选定摘录
======

SparkContext中创建调度 createTaskScheduler,以及用于调度的后端接口 SchedulerBackend
yarn-cluster:client向RM(Yarn Resource Manager)申请一个Container来启动AM(ApplicationMaster)进程,SparkContext运行在AM进程中
yarn-client:在提交节点上执行SparkContext初始化,由JavaMainApplication调用

  /**
* Create a task scheduler based on a given master URL.
* Return a 2-tuple of the scheduler backend and the task scheduler.
*/
private def createTaskScheduler(
sc: SparkContext,
master: String,
deployMode: String): (SchedulerBackend, TaskScheduler) = {
import SparkMasterRegex._

// When running locally, don't try to re-execute tasks on failure.
val MAX_LOCAL_TASK_FAILURES = 1

master match {
case "local" =>
val scheduler = new TaskSchedulerImpl(sc, MAX_LOCAL_TASK_FAILURES, isLocal = true)
val backend = new LocalSchedulerBackend(sc.getConf, scheduler, 1)
scheduler.initialize(backend)
(backend, scheduler)

case LOCAL_N_REGEX(threads) =>
def localCpuCount: Int = Runtime.getRuntime.availableProcessors()
// local[*] estimates the number of cores on the machine; local[N] uses exactly N threads.
val threadCount = if (threads == "*") localCpuCount else threads.toInt
if (threadCount <= 0) {
throw new SparkException(s"Asked to run locally with $threadCount threads")
}
val scheduler = new TaskSchedulerImpl(sc, MAX_LOCAL_TASK_FAILURES, isLocal = true)
// LocalSchedulerBackend master都运行在本地同一个JVM中,只用一个executor
val backend = new LocalSchedulerBackend(sc.getConf, scheduler, threadCount)
scheduler.initialize(backend)
(backend, scheduler)

case LOCAL_N_FAILURES_REGEX(threads, maxFailures) =>
def localCpuCount: Int = Runtime.getRuntime.availableProcessors()
// local[*, M] means the number of cores on the computer with M failures
// local[N, M] means exactly N threads with M failures
val threadCount = if (threads == "*") localCpuCount else threads.toInt
val scheduler = new TaskSchedulerImpl(sc, maxFailures.toInt, isLocal = true)
val backend = new LocalSchedulerBackend(sc.getConf, scheduler, threadCount)

======

所给资料
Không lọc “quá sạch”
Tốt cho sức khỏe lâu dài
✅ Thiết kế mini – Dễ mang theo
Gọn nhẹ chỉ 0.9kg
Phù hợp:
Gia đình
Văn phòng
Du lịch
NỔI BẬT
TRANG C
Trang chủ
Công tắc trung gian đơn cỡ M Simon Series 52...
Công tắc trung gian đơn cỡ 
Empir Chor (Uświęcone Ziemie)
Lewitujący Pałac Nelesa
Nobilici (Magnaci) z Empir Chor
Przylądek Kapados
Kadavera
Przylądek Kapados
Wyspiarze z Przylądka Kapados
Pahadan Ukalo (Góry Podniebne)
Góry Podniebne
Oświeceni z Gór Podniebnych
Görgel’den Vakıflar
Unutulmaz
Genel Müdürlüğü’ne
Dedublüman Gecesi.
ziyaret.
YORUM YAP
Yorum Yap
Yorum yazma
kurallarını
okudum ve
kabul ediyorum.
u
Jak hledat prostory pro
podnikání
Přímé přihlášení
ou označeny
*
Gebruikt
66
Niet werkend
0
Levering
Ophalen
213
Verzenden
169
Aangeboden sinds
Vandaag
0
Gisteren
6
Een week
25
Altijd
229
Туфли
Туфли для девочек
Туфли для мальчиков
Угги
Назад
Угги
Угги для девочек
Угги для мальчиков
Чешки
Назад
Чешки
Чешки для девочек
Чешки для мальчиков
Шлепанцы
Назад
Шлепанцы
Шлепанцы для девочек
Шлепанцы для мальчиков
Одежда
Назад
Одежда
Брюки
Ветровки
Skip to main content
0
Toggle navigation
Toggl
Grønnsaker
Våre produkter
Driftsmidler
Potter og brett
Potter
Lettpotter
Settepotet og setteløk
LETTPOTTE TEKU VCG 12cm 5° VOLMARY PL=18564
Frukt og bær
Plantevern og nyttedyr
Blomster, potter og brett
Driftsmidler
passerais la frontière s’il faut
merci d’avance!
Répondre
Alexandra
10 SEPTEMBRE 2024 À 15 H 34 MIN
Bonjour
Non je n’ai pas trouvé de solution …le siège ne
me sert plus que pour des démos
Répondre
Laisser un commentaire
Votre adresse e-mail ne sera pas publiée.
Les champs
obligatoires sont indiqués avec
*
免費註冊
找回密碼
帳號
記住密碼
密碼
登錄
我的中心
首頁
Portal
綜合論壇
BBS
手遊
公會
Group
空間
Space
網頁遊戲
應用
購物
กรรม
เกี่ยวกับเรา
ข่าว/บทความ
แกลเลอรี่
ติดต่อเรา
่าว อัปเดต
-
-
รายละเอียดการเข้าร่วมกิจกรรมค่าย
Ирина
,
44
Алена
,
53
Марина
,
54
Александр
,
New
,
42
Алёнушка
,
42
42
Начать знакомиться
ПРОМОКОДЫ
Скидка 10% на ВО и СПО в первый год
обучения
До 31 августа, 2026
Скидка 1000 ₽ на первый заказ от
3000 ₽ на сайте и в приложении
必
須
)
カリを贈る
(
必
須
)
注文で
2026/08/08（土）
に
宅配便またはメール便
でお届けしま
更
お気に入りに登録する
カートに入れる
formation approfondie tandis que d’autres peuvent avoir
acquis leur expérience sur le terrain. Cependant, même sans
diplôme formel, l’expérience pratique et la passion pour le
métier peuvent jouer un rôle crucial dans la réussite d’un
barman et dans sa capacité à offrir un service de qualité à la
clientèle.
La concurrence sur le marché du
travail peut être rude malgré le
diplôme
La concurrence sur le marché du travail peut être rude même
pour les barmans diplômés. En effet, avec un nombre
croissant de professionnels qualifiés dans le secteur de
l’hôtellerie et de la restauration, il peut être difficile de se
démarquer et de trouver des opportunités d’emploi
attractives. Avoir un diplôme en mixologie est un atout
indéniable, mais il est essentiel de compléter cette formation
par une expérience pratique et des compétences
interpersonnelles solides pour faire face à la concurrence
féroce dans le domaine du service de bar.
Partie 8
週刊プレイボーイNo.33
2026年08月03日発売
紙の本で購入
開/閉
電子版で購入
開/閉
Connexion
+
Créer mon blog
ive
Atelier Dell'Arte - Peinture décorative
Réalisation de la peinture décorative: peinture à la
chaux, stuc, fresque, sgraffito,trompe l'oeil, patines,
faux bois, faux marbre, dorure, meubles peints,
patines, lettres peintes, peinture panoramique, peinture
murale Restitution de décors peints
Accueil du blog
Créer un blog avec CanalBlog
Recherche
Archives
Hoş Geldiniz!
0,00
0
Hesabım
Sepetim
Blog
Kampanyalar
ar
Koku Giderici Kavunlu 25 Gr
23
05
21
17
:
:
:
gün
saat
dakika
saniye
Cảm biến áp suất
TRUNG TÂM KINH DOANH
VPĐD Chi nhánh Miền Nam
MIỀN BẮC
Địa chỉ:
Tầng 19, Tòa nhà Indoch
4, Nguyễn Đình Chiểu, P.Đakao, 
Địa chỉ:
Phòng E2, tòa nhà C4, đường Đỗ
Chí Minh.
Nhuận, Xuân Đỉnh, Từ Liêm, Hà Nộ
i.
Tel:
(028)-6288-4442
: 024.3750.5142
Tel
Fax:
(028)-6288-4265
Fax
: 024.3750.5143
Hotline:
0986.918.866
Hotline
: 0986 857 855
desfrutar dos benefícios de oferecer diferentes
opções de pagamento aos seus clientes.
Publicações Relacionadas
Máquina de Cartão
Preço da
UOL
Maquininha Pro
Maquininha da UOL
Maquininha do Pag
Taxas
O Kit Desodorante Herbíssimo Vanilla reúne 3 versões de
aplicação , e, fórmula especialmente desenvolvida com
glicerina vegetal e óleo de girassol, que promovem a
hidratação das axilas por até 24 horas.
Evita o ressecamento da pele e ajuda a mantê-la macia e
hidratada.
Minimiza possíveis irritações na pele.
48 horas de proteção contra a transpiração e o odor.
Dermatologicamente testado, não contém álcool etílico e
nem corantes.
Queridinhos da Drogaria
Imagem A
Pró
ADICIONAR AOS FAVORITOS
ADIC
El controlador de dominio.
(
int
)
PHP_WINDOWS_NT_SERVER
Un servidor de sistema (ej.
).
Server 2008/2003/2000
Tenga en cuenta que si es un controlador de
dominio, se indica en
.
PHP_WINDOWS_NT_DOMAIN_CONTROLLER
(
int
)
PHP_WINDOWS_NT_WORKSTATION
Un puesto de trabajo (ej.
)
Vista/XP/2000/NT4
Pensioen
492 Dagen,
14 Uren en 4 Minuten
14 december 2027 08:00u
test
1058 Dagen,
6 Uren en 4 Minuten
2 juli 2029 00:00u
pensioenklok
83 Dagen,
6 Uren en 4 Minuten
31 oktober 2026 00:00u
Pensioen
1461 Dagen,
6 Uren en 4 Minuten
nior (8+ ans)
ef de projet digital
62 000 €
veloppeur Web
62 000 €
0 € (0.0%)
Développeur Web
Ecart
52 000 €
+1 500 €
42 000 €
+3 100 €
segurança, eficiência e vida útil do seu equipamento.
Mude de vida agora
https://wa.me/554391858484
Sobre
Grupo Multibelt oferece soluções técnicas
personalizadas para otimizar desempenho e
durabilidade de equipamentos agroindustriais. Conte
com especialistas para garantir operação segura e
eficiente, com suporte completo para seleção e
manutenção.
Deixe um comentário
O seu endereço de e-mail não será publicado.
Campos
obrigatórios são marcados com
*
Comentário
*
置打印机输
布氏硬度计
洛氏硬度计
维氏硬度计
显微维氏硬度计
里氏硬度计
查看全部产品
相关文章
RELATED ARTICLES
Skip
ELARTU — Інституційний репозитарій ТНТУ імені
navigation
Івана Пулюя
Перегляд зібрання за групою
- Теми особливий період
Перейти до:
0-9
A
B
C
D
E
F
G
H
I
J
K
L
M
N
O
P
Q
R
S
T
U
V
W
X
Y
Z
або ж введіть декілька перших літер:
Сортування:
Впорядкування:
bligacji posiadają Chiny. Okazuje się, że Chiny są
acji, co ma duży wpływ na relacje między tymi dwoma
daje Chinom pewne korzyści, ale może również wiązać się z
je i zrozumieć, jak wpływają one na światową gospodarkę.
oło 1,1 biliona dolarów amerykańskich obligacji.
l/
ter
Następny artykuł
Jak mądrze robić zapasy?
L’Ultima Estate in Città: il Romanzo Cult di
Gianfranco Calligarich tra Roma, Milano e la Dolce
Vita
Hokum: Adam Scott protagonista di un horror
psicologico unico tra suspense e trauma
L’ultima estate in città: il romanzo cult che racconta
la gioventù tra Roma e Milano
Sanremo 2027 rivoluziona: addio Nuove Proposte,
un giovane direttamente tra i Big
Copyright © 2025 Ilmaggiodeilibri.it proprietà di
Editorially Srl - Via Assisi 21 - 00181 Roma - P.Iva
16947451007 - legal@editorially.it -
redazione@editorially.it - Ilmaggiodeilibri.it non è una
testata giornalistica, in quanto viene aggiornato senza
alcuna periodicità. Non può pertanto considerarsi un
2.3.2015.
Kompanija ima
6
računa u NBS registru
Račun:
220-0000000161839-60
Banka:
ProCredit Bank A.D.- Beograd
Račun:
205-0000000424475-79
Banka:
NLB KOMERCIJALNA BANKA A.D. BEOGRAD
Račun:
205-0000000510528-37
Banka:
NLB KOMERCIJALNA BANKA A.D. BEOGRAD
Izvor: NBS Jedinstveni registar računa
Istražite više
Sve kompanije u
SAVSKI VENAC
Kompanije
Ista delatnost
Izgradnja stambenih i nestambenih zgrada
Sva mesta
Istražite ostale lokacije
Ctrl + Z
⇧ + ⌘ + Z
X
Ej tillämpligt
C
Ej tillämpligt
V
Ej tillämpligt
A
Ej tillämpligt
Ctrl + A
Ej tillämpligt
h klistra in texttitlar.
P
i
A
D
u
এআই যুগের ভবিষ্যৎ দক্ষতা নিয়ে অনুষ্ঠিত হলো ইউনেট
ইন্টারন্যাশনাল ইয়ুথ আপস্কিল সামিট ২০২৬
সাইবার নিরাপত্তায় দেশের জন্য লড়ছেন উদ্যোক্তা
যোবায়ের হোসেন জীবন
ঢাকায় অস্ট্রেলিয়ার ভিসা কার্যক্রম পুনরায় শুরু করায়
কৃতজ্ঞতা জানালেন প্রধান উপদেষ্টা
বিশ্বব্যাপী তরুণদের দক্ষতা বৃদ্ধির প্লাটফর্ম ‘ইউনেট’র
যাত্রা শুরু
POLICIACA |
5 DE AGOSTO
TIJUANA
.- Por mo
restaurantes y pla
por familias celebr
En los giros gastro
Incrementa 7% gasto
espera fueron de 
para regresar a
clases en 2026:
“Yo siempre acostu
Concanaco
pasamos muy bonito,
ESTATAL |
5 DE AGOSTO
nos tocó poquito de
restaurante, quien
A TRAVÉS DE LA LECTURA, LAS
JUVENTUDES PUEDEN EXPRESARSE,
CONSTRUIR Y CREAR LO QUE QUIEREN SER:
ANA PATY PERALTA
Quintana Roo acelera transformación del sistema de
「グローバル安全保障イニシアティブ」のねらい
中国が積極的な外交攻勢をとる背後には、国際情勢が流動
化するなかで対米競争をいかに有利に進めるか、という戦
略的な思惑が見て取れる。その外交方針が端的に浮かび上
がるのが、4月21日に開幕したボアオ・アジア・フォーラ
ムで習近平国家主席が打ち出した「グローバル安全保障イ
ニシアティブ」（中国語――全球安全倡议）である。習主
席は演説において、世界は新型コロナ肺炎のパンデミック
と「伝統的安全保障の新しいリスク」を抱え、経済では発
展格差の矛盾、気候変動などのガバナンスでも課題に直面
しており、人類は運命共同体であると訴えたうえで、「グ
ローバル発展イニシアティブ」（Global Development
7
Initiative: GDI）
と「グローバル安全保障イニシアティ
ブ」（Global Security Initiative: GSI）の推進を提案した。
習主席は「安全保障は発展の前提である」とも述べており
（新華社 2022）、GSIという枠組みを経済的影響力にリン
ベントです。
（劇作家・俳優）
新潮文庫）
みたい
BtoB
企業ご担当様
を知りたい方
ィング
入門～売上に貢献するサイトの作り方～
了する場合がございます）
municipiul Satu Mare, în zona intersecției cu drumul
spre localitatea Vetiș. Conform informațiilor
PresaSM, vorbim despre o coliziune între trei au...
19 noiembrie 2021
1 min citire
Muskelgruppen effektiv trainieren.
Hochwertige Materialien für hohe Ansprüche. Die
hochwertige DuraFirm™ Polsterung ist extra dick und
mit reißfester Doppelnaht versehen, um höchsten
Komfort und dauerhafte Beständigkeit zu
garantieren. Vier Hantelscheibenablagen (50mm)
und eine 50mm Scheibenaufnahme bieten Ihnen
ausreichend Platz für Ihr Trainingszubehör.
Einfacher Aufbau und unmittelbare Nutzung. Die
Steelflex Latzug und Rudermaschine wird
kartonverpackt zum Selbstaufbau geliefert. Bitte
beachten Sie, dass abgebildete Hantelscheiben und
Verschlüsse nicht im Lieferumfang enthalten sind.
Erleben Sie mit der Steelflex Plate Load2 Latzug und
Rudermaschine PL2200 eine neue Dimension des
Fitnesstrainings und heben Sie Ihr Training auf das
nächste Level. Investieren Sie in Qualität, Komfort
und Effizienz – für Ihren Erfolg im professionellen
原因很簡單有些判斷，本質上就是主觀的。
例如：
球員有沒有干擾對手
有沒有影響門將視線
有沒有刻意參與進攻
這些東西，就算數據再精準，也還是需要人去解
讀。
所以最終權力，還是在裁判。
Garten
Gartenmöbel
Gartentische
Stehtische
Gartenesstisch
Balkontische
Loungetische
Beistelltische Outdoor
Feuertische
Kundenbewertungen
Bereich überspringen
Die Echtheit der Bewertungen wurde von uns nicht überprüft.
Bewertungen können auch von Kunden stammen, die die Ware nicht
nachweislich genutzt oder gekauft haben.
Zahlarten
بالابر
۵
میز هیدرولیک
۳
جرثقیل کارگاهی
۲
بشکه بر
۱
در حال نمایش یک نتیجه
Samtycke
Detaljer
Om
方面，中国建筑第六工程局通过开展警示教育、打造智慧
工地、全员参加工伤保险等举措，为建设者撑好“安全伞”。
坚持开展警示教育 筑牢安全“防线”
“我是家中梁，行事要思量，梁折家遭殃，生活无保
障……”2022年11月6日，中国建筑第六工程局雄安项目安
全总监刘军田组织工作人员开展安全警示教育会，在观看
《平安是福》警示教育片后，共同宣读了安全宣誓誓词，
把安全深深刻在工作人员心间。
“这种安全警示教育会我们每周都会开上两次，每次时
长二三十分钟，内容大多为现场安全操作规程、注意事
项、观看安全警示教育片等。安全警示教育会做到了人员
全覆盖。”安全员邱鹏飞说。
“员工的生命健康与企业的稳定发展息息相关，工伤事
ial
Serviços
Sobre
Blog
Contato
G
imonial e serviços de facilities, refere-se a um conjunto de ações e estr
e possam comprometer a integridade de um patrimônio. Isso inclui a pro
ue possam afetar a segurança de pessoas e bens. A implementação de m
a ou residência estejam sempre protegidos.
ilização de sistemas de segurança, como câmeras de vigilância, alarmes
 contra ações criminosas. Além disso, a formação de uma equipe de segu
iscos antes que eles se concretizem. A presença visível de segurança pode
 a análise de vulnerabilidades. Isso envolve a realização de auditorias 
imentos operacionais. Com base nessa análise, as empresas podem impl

======

任务 1
根据关于 Spark 调度创建的选定摘录,在 yarn-cluster 模式下,SparkContext 运行在哪个进程中?
任务 2
请接着关于 Spark createTaskScheduler 的选定摘录,从其最后一行代码之后往下续写。

任务结果 1
运行在 AM(ApplicationMaster)进程中。

任务结果 2
scheduler.initialize(backend)
(backend, scheduler)

case SPARK_REGEX(sparkUrl) =>
val scheduler = new TaskSchedulerImpl(sc)
val masterUrls = sparkUrl.split(",").map("spark://" + _)
// A [[SchedulerBackend]] implementation for Spark's standalone cluster manager.
val backend = new StandaloneSchedulerBackend(scheduler, sc, masterUrls)
scheduler.initialize(backend)
(backend, scheduler)

case LOCAL_CLUSTER_REGEX(numSlaves, coresPerSlave, memoryPerSlave) =>
// Check to make sure memory requested <= memoryPerSlave. Otherwise Spark will just hang.
val memoryPerSlaveInt = memoryPerSlave.toInt
if (sc.executorMemory > memoryPerSlaveInt) {
throw new SparkException(
"Asked to launch cluster with %d MB RAM / worker but requested %d MB/worker".format(
memoryPerSlaveInt, sc.executorMemory))
}

val scheduler = new TaskSchedulerImpl(sc)
val localCluster = new LocalSparkCluster(
numSlaves.toInt, coresPerSlave.toInt, memoryPerSlaveInt, sc.conf)
val masterUrls = localCluster.start()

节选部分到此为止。